I got up yesterday and went to a speaker meeting. I don't normally attend lead meetings, being a solid member of the ADD MTV generation, and horribly judgemental to boot. If anything lasts more than two minutes and isn't as fascinating as I am -- no mean feat -- then I can't be bothered to pay attention.

The guy who spoke is an old friend who had 5 or 6 years of sobriety when I first staggered into The Program. I've known him for a long time and always identified with his opinions and experiences. After I heard him speak, I knew why. We did a lot of the same things: the Marijuana Maintenance Plan, the collecting of sobriety tokens while not bothering to actually stay sober, the atrocious behavior in early sobriety while we were learning that there was a lot more to sobriety than just not drinking.
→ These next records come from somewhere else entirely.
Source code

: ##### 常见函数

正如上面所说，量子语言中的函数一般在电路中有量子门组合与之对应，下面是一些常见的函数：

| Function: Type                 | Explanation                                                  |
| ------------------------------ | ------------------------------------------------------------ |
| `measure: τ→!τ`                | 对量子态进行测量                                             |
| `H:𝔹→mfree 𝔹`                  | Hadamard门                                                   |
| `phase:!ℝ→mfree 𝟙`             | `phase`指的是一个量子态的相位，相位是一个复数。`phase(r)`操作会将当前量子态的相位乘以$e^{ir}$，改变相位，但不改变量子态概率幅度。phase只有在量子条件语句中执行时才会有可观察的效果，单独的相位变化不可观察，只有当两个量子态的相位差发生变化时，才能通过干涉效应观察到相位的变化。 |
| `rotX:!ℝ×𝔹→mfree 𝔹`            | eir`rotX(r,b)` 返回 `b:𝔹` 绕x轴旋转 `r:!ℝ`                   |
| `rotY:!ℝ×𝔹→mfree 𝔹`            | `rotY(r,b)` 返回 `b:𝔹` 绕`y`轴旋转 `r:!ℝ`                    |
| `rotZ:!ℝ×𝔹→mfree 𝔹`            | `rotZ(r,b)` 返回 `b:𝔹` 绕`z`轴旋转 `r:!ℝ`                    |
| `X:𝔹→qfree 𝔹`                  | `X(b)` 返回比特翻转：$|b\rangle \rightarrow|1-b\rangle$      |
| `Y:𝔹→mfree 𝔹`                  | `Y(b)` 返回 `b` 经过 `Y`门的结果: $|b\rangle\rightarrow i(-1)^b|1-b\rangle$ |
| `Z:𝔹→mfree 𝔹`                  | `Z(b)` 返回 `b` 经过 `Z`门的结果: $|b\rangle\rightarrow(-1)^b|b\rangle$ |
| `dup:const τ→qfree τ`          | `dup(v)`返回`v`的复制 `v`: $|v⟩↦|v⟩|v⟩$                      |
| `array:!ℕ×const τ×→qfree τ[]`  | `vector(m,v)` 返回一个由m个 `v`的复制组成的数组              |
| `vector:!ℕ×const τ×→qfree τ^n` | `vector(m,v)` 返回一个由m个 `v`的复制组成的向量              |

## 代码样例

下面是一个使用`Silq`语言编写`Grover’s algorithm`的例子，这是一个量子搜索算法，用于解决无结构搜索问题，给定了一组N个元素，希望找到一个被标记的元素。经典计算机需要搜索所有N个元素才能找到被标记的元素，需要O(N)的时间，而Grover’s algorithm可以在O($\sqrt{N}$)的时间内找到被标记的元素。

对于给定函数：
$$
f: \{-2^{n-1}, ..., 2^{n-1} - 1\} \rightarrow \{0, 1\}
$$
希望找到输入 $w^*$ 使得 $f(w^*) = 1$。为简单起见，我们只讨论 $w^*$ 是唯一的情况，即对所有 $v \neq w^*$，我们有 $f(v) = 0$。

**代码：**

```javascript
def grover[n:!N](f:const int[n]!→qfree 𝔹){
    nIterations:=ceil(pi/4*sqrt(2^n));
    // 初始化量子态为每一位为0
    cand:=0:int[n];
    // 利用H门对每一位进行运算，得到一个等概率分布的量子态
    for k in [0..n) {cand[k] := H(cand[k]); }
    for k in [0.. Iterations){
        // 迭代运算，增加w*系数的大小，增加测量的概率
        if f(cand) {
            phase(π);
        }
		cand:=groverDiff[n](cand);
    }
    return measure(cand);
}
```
It's not that people in recovery don't have any problems. It's that we face them with such good humor and optimism most of the time. It really is a choice to look on the bright side of things, not something that you have or you don't. I felt good when I left. I felt like I was part of something amazing.

On the flip side of the coin the last week has seen some family struggles: an aunt passed away, a mother in law losing her independence, a father back in the hospital. None of this is good stuff but it's not half as bad as some of the participants are implying. I like how in recovery we buckle up and get to work when things are a pain in the ass. We don't sit around and bitch about.

Well, we do sit around and bitch about it but not forever.